If any formatter components within this element return no value, hide the entire contents of this element.

<br/>

Insert a newline. Literal text within the format markup is allowed, but redundant whitespace is eliminated.

<author/>, <version/>, <revision/>, <branch/>, <module/>, and <project/>

Insert the respective text from the commit message. These are shortcuts for the <text> element.

<text path="XPath"/>

Insert text from the original commit message, searching using the provided XPath. You can use this to insert any arbitrary data that was present in the original commit message. See the section above on filter syntax for more information on message paths.

<files/>

Insert the commit's list of files. The file list is split into a common prefix and a sensibly-sized list of individual files. If the list is too long, it will automatically be summarized.

<log/>

Insert the commit's log message, with automatic word wrapping and various forms of automatic whitespace normalization and truncation.

<b> format markup </b>

All text within this tag will be made bold, using IRC color codes.

<u> format markup </u>

All text within this tag will be underlined, using IRC color codes.

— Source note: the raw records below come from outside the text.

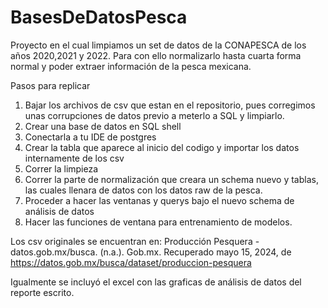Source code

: # BasesDeDatosPesca
Proyecto en el cual limpiamos un set de datos de la CONAPESCA de los años 2020,2021 y 2022. Para con ello normalizarlo hasta cuarta forma normal y poder extraer información de la pesca mexicana.

Pasos para replicar
1) Bajar los archivos de csv que estan en el repositorio, pues corregimos unas corrupciones de datos previo a meterlo a SQL y limpiarlo.
2) Crear una base de datos en SQL shell
3) Conectarla a tu IDE de postgres
4) Crear la tabla que aparece al inicio del codigo y importar los datos internamente de los csv
5) Correr la limpieza
6) Correr la parte de normalización que creara un schema nuevo y tablas, las cuales llenara de datos con los datos raw de la pesca.
7) Proceder a hacer las ventanas y querys bajo el nuevo schema de análisis de datos
8) Hacer las funciones de ventana para entrenamiento de modelos.

Los csv originales se encuentran en:
Producción Pesquera - datos.gob.mx/busca. (n.a.). Gob.mx. Recuperado mayo 15, 2024, de https://datos.gob.mx/busca/dataset/produccion-pesquera

Igualmente se incluyó el excel con las graficas de análisis de datos del reporte escrito.
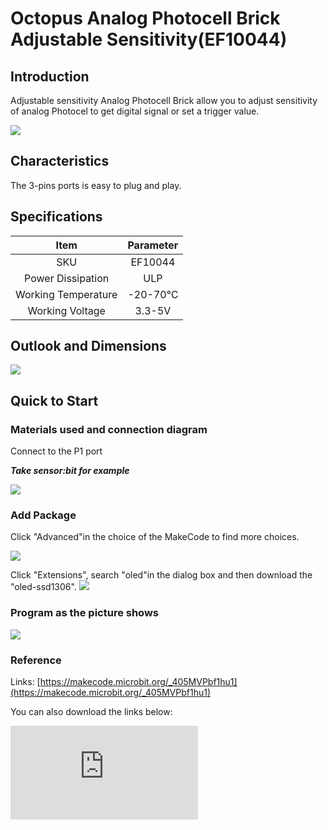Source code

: ﻿# Octopus Analog Photocell Brick Adjustable Sensitivity(EF10044)

## Introduction

Adjustable sensitivity Analog Photocell Brick allow you to adjust sensitivity of analog Photocel to get digital signal or set a trigger value.

 ![](https://wiki-media-ef.oss-cn-hongkong.aliyuncs.com//images/nJi2xZe.jpg)



## Characteristics

 The 3-pins ports is easy to plug and play.

## Specifications


Item | Parameter
:-: | :-:
SKU|EF10044
Power Dissipation|ULP
Working Temperature|-20-70℃
Working Voltage|3.3-5V

## Outlook and Dimensions


 ![](https://wiki-media-ef.oss-cn-hongkong.aliyuncs.com//images/ZpGNMav.png)

## Quick to Start


### Materials used and connection diagram
 Connect to the P1 port

  ***Take sensor:bit for example***

![](https://wiki-media-ef.oss-cn-hongkong.aliyuncs.com//images/bYOBa9A.png)

### Add Package
Click "Advanced"in the choice of the MakeCode to find more choices.

![](https://wiki-media-ef.oss-cn-hongkong.aliyuncs.com//images/smtcNoB.png)

Click "Extensions", search "oled"in the dialog box and then download the "oled-ssd1306".
![](https://wiki-media-ef.oss-cn-hongkong.aliyuncs.com//images/VGSLRXB.png)

### Program as the picture shows
![](https://wiki-media-ef.oss-cn-hongkong.aliyuncs.com//images/afc0hr7.png)

### Reference

Links: [https://makecode.microbit.org/_405MVPbf1hu1](https://makecode.microbit.org/_405MVPbf1hu1)

You can also download the links below:


<div
    style={{
        position: 'relative',
        paddingBottom: '60%',
        overflow: 'hidden',
    }}
>
    <iframe
        src="https://makecode.microbit.org/_405MVPbf1hu1"
        frameborder="0"
        sandbox="allow-popups allow-forms allow-scripts allow-same-origin"
        style={{
            position: 'absolute',
            width: '100%',
            height: '100%',
        }}
    />
</div>


### Result
 The value of the illumination sensitivity is showing on the micro:bit.

## Relevant Cases


## Technique Files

<color [fg="foreground"] [bg="background"]> format markup </color>

Apply a foreground and/or background color to the enclosed text. The actual appearance of these colors may vary with each IRC client. The foreground and background may each be one of the following:

  • aqua
  • black
  • blue
  • brown
  • dark blue
  • dark green
  • dark red
  • gray
  • green
  • grey
  • light blue
  • light gray
  • light green
  • light grey
  • light red
  • orange
  • purple
  • red
  • violet
  • white
  • yellow

Formatter Examples

This is the ruleset for #freebsd-src. It creates a completely custom look for commits using the <format> element, plus it overrides several default settings:

<match path="project"> freebsd </match>

<formatter medium="irc">

  <filesWidthLimit>40</filesWidthLimit>
  <lineLimit>1</lineLimit>
  <wrapWidth>150</wrapWidth>
  <widthLimit>150</widthLimit>
  <crunchWhitespace/>

  <format appliesTo="CommitToIRC">
    <b>[<module/>]</b>
    <autoHide><b>[<branch/>]</b></autoHide>
    <color fg="orange"><author/></color>
    <b>*</b>
    <color fg="green"><files/></color>:
    <log/>
  </format>

</formatter>

This is the ruleset for #gaim-commits. They primarily display commits from the "gaim" project, but they also display commits from the "gaim" module of the "trinity" project. They wanted to prefix commits with their project name only if the project isn't "gaim". This pattern could be useful in many situations where a channel shows multiple projects, but a single project is an assumed default:

<or>
  <match path="project"> gaim </match>
    <and>
      <match path="project"> trinity </match>
      <match path="module"> gaim </match>
   </and>
</or>

<formatter medium="irc"/>

<rule>
  <not><match path="project"> gaim </match></not>
  <formatter name="IRCProjectName"/>
</rule>

Flow Control Syntax

There are only two flow control elements, and they're both pretty simple. These elements are rarely useful when writing rulesets for IRC bots, but they are included in this guide for completeness.

<break/>

Stop processing the ruleset, returning immediately. The ruleset as a whole will return whatever the current result was when the <break> was encountered.

<return path="XPath"/>

Stop processing the ruleset, replacing the current result with the recursively flattened strings found within the first XPath match. If there are no XPath matches, the ruleset will return nothing.

<return> return value </return>

Stop processing the ruleset, replacing the current result with a literal return value.